Economic Survey 2022 shows there was a 61 percent growth in the power production capacity of small plants that have been set up by various organizations for their consumption.
Sasini noted it will commission the 1.5 MW solar power generation station in its tea business this year in a move that will see it start relying on renewable sources of energy.
The planned transition comes at a time when the local power distributor is on course to withdraw the monthly subsidy that cushions poor households and increases electricity prices from April by up to 78 percent if the energy sector regulator approves new tariffs.
Besides increasing the base tariff, the listed utility firm has reduced the threshold for accessing the monthly power subsidy equivalent to a 24.1 percent discount from 100 kilowatt hours to the proposed 30 units.
“On energy usage, the company has made a conscious choice to supplement our energy requirements by commissioning a solar energy plant at our tea factories,” says Sasini in its latest annual report.
“We have embarked on the transition to a sustainable and clean energy future, with the first phase being the solarization of our tea factories at Kipkebe and Keritor, which are heavy consumers of hydroelectric power and wood fuel.”
The Solar energy plant will complement the agricultural firm’s innovative moves, such as switching from manual tea harvesting to a mechanized process, saving millions.
In January 2022, the chief executive Martin Ochien’g said that farm automation was one of the key contributors to the company’s sharp profit jump in the year ended September 2021.
“The mechanizing of the tea farms has helped us (contain costs). A lot of the people who were picking tea for us were seasonal employees on a contract,” he said. “So, we just managed their contracts well when their contracts ended. We then were able to move the harvesting method of picking to mechanization.”

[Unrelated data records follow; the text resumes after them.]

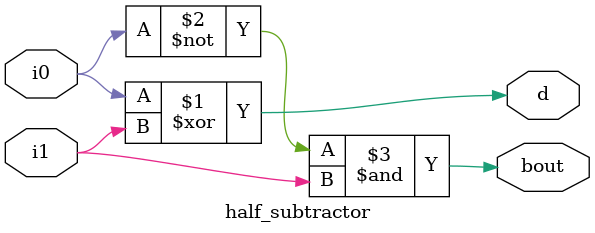
<source format=v>
module half_subtractor(
    input i0, i1,
    output d, bout
);

    assign d = i0 ^ i1;
    assign bout = ~i0 & i1;
endmodule
</source>
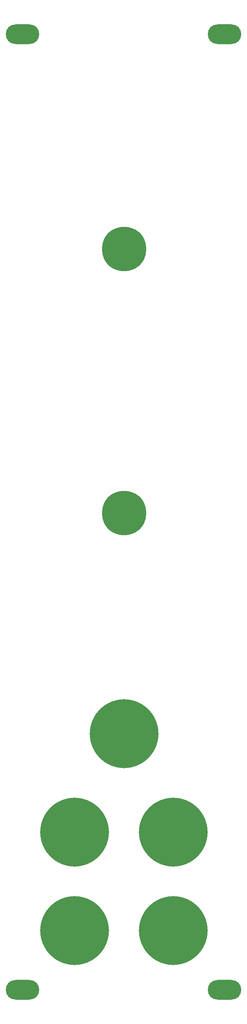
<source format=gbr>
%TF.GenerationSoftware,KiCad,Pcbnew,(5.1.9)-1*%
%TF.CreationDate,2021-06-03T21:33:33+01:00*%
%TF.ProjectId,SpreaderPanel,53707265-6164-4657-9250-616e656c2e6b,rev?*%
%TF.SameCoordinates,Original*%
%TF.FileFunction,Soldermask,Top*%
%TF.FilePolarity,Negative*%
%FSLAX46Y46*%
G04 Gerber Fmt 4.6, Leading zero omitted, Abs format (unit mm)*
G04 Created by KiCad (PCBNEW (5.1.9)-1) date 2021-06-03 21:33:33*
%MOMM*%
%LPD*%
G01*
G04 APERTURE LIST*
%ADD10O,6.800000X4.000000*%
%ADD11C,14.000000*%
%ADD12C,9.000000*%
G04 APERTURE END LIST*
D10*
%TO.C,REF\u002A\u002A*%
X106273000Y-222810000D03*
%TD*%
%TO.C,REF\u002A\u002A*%
X147273000Y-222810000D03*
%TD*%
%TO.C,REF\u002A\u002A*%
X147273000Y-28810000D03*
%TD*%
%TO.C,REF\u002A\u002A*%
X106273000Y-28810000D03*
%TD*%
D11*
%TO.C,REF\u002A\u002A*%
X126873000Y-170810000D03*
%TD*%
%TO.C,REF\u002A\u002A*%
X116873000Y-190810000D03*
%TD*%
%TO.C,REF\u002A\u002A*%
X136873000Y-190810000D03*
%TD*%
%TO.C,REF\u002A\u002A*%
X136873000Y-210810000D03*
%TD*%
%TO.C,REF\u002A\u002A*%
X116873000Y-210810000D03*
%TD*%
D12*
%TO.C,REF\u002A\u002A*%
X126873000Y-72466200D03*
%TD*%
%TO.C,REF\u002A\u002A*%
X126878080Y-126009400D03*
%TD*%
M02*

</source>
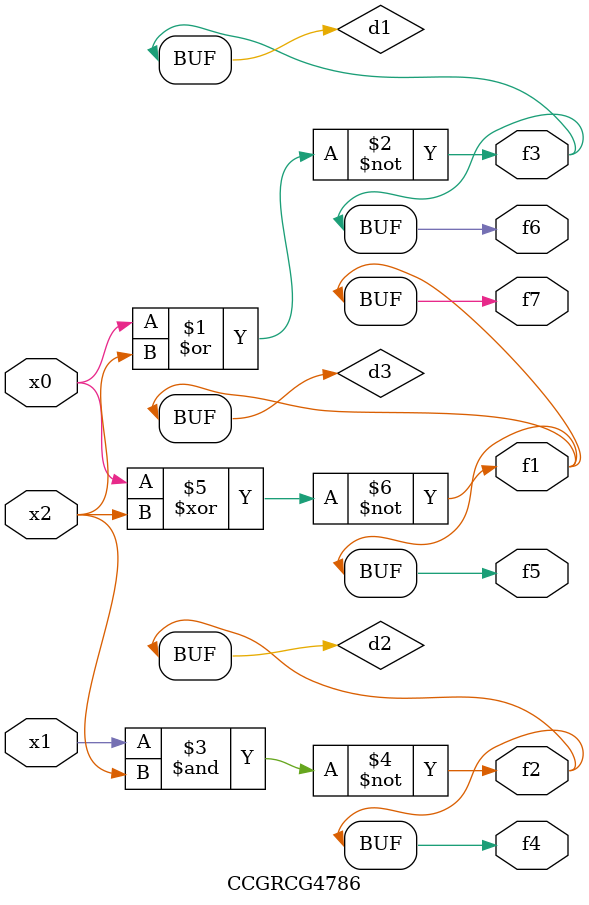
<source format=v>
module CCGRCG4786(
	input x0, x1, x2,
	output f1, f2, f3, f4, f5, f6, f7
);

	wire d1, d2, d3;

	nor (d1, x0, x2);
	nand (d2, x1, x2);
	xnor (d3, x0, x2);
	assign f1 = d3;
	assign f2 = d2;
	assign f3 = d1;
	assign f4 = d2;
	assign f5 = d3;
	assign f6 = d1;
	assign f7 = d3;
endmodule

</source>
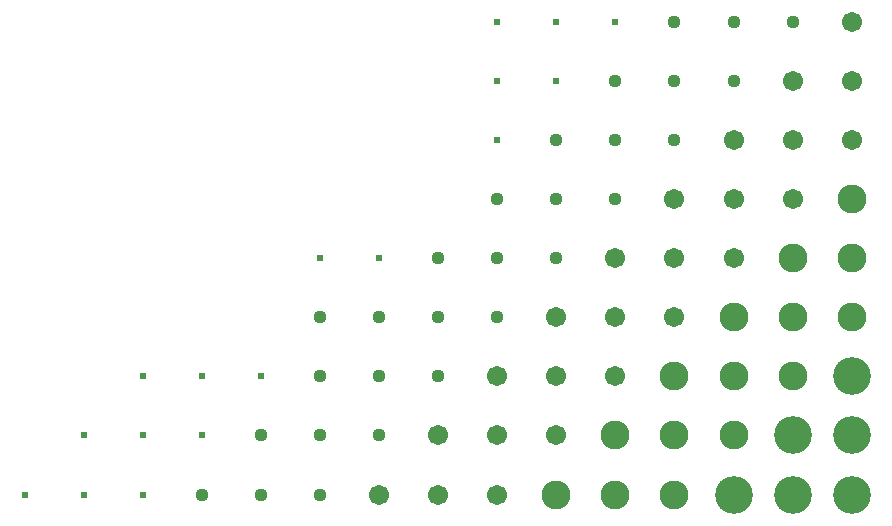
<source format=gts>
G75*
%MOIN*%
%OFA0B0*%
%FSLAX25Y25*%
%IPPOS*%
%LPD*%
%AMOC8*
5,1,8,0,0,1.08239X$1,22.5*
%
%ADD10C,0.12611*%
%ADD11C,0.09658*%
%ADD12C,0.06706*%
%ADD13C,0.04369*%
%ADD14C,0.02400*%
D10*
X0281315Y0025409D03*
X0301000Y0025409D03*
X0320685Y0025409D03*
X0320685Y0045094D03*
X0301000Y0045094D03*
X0320685Y0064780D03*
D11*
X0301000Y0064780D03*
X0281315Y0064780D03*
X0261630Y0064780D03*
X0281315Y0084465D03*
X0301000Y0084465D03*
X0320685Y0084465D03*
X0320685Y0104150D03*
X0301000Y0104150D03*
X0320685Y0123835D03*
X0281315Y0045094D03*
X0261630Y0045094D03*
X0241945Y0045094D03*
X0241945Y0025409D03*
X0222260Y0025409D03*
X0261630Y0025409D03*
D12*
X0222260Y0045094D03*
X0202575Y0045094D03*
X0182890Y0045094D03*
X0182890Y0025409D03*
X0163205Y0025409D03*
X0202575Y0025409D03*
X0202575Y0064780D03*
X0222260Y0064780D03*
X0241945Y0064780D03*
X0241945Y0084465D03*
X0222260Y0084465D03*
X0241945Y0104150D03*
X0261630Y0104150D03*
X0281315Y0104150D03*
X0281315Y0123835D03*
X0301000Y0123835D03*
X0301000Y0143520D03*
X0281315Y0143520D03*
X0261630Y0123835D03*
X0320685Y0143520D03*
X0320685Y0163205D03*
X0301000Y0163205D03*
X0320685Y0182890D03*
X0261630Y0084465D03*
D13*
X0222260Y0104150D03*
X0202575Y0104150D03*
X0182890Y0104150D03*
X0202575Y0123835D03*
X0222260Y0123835D03*
X0241945Y0123835D03*
X0241945Y0143520D03*
X0222260Y0143520D03*
X0241945Y0163205D03*
X0261630Y0163205D03*
X0281315Y0163205D03*
X0281315Y0182890D03*
X0301000Y0182890D03*
X0261630Y0182890D03*
X0261630Y0143520D03*
X0202575Y0084465D03*
X0182890Y0084465D03*
X0163205Y0084465D03*
X0143520Y0084465D03*
X0143520Y0064780D03*
X0163205Y0064780D03*
X0182890Y0064780D03*
X0163205Y0045094D03*
X0143520Y0045094D03*
X0123835Y0045094D03*
X0123835Y0025409D03*
X0104150Y0025409D03*
X0143520Y0025409D03*
D14*
X0045094Y0025409D03*
X0064780Y0025409D03*
X0084465Y0025409D03*
X0084465Y0045094D03*
X0104150Y0045094D03*
X0104150Y0064780D03*
X0123835Y0064780D03*
X0084465Y0064780D03*
X0064780Y0045094D03*
X0143520Y0104150D03*
X0163205Y0104150D03*
X0202575Y0143520D03*
X0202575Y0163205D03*
X0222260Y0163205D03*
X0222260Y0182890D03*
X0241945Y0182890D03*
X0202575Y0182890D03*
M02*

</source>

Sasini, which also owns coffee, tea, and macadamia plantations, said the solar initiative will progressively be extended to other operations over time.
Consequently, the company will have the output to meet the high demand for its products in eyed markets like Asia, North America, and the Middle East.
Europe remains a key market for Sasini and its rival food producers but has plans to expand to new markets, citing a huge opportunity as the global markets fully reopen following the Covid-19 pandemic disruption.